Un très vaste mouvement qui a touché toutes les régions et presque toutes les Moughataa du pays. L’un et l’autre ont profité de ce mouvement pour placer, chacun ses protégés. Le premier enseignement c’est que le président Ghazwani ne veut pas faire de mécontents.

Pratiquement, tous les défalqués ont été recasés comme conseillers ou chargé de mission au ministère de l’intérieur. Un pléthore de fonctionnaires, venus s’ajouter à d’autres pour ne rien faire. Ils ne disposent même pas de bureaux.

Ould Merzoug a fait comme ses chefs : à la présidence et à la primature, sont logés des dizaines voire des centaines de conseillers, attachés et chargés de mission. Au palais certains peuvent passer des mois sans apercevoir la silhouette du chef des lieux. Ce qui compte pour ces messieurs ce sont des indemnités.

Le deuxième enseignement, c’est que parmi tout ce beau monde de conseillers, de chargés de mission, de wali et de préfet, beaucoup de départements ont été zappés. M’Bagne, par exemple, n’en compte aucun. Une situation que les élus et cadres du département n’ont cessé de déplorer tout le long du règne de l’ancien président Aziz.

Ils espéraient voir cette marginalisation ou oubli tomber dans les oubliettes avec le président Marabout Ghazwani. Chose curieuse aujourd’hui, le seul Wali dont disposait le département a été envoyé au garage comme chargé de mission.

A ce rythme M’Bagne finira par ne plus compter de hauts cadres dans l’administration mauritanienne. Que dire alors des forces armées et de sécurité? Circulez, y a rien à voir !

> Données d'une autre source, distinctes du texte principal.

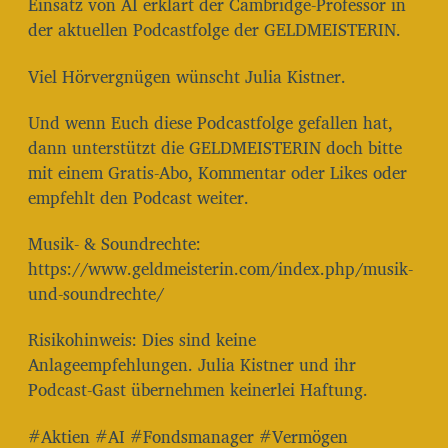
Einsatz von AI erklart der Cambridge-Professor in
der aktuellen Podcastfolge der GELDMEISTERIN.
Viel Hörvergnügen wünscht Julia Kistner.
Und wenn Euch diese Podcastfolge gefallen hat,
dann unterstützt die GELDMEISTERIN doch bitte
mit einem Gratis-Abo, Kommentar oder Likes oder
empfehlt den Podcast weiter.
Musik- & Soundrechte:
⁠⁠⁠⁠⁠⁠⁠⁠⁠⁠⁠⁠⁠⁠⁠⁠⁠⁠⁠⁠⁠⁠⁠⁠⁠⁠⁠⁠⁠⁠⁠⁠⁠⁠⁠⁠⁠⁠⁠⁠⁠https://www.geldmeisterin.com/index.php/musik-
und-soundrechte/⁠⁠⁠⁠⁠⁠⁠⁠⁠⁠⁠⁠⁠⁠⁠⁠⁠⁠⁠⁠⁠⁠⁠⁠⁠⁠⁠⁠⁠⁠⁠⁠⁠⁠⁠⁠⁠⁠⁠⁠⁠
Risikohinweis: Dies sind keine
Anlageempfehlungen. Julia Kistner und ihr
Podcast-Gast übernehmen keinerlei Haftung.
#Aktien #AI #Fondsmanager #Vermögen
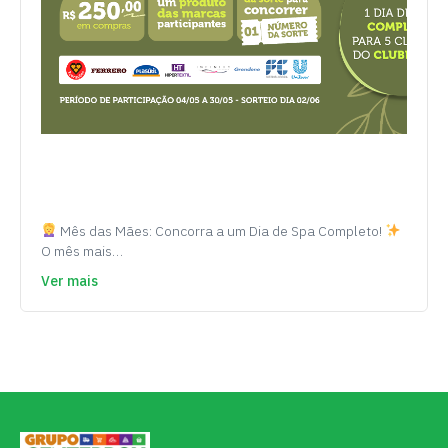
Mês das Mães: Concorra a um Dia de Spa Completo!
O mês mais…
Ver mais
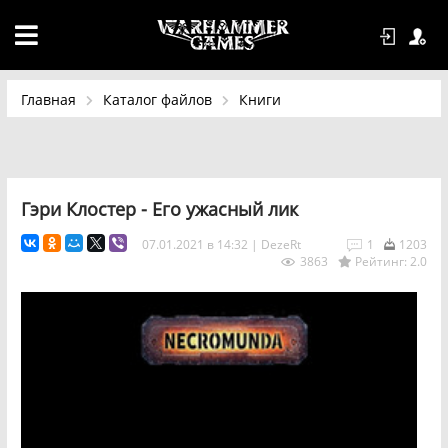
Главная
Каталог файлов
Книги
Гэри Клостер - Его ужасный лик
07.01.2021 в 14:32
|
DezeRt
1
1203
3863
Рейтинг: 2.0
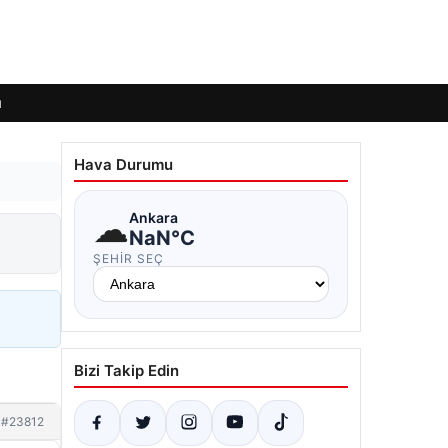
ı
Hava Durumu
☁
Ankara
NaN°C
ŞEHIR SEÇ
Bizi Takip Edin
#23812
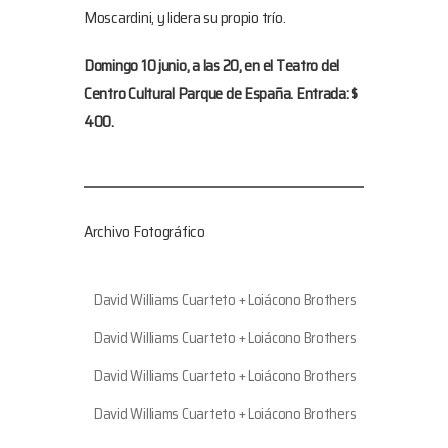
Moscardini, y lidera su propio trío.
Domingo 10 junio, a las 20, en el Teatro del
Centro Cultural Parque de España. Entrada: $
400.
Archivo Fotográfico
David Williams Cuarteto + Loiácono Brothers
David Williams Cuarteto + Loiácono Brothers
David Williams Cuarteto + Loiácono Brothers
David Williams Cuarteto + Loiácono Brothers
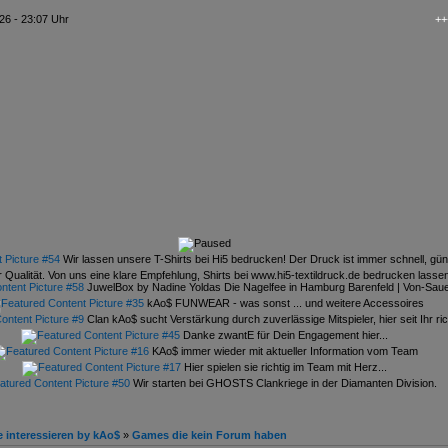
26 - 23:07 Uhr
+++ kAo$
Wir lassen unsere T-Shirts bei Hi5 bedrucken! Der Druck ist immer schnell, gün
 Qualität. Von uns eine klare Empfehlung, Shirts bei www.hi5-textildruck.de bedrucken lasse
JuwelBox by Nadine Yoldas Die Nagelfee in Hamburg Barenfeld | Von-Sauer
kAo$ FUNWEAR - was sonst ... und weitere Accessoires
Clan kAo$ sucht Verstärkung durch zuverlässige Mitspieler, hier seit Ihr rich
Danke zwantE für Dein Engagement hier...
KAo$ immer wieder mit aktueller Information vom Team
Hier spielen sie richtig im Team mit Herz...
Wir starten bei GHOSTS Clankriege in der Diamanten Division.
 interessieren by kAo$
»
Games die kein Forum haben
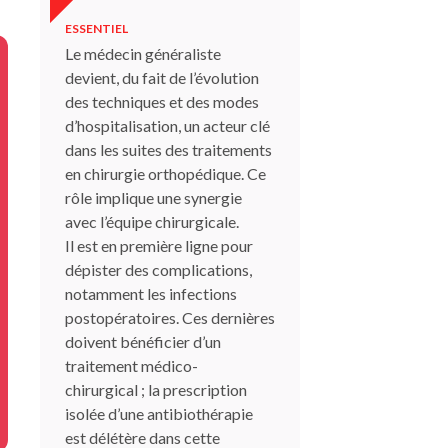
ESSENTIEL
Le médecin généraliste
devient, du fait de l’évolution
des techniques et des modes
d’hospitalisation, un acteur clé
dans les suites des traitements
en chirurgie orthopédique. Ce
rôle implique une synergie
avec l’équipe chirurgicale.
Il est en première ligne pour
dépister des complications,
notamment les infections
postopératoires. Ces dernières
doivent bénéficier d’un
traitement médico-
chirurgical ; la prescription
isolée d’une antibiothérapie
est délétère dans cette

Le 3e enseignement c’est que les 3 Walis de Nouakchott ont été tous remplacés. Pour certains observateurs, ils payent de leur laxisme dans la gestion du COVID19, en particulier dans ses volets couvre-feu, recensements et distribution de vivres aux nécessiteux alors qu’ils ne gèrent aucun de ces dossiers.

Dans différents quartiers de la capitale, des citoyens peu soucieux bravent le couvre-feu, parfois hélas avec la complicité des hommes en tenue.

Le 4e enseignement enfin c’est que la politique des quotas n’est pas près de disparaître sous le règne du nouveau président de la République.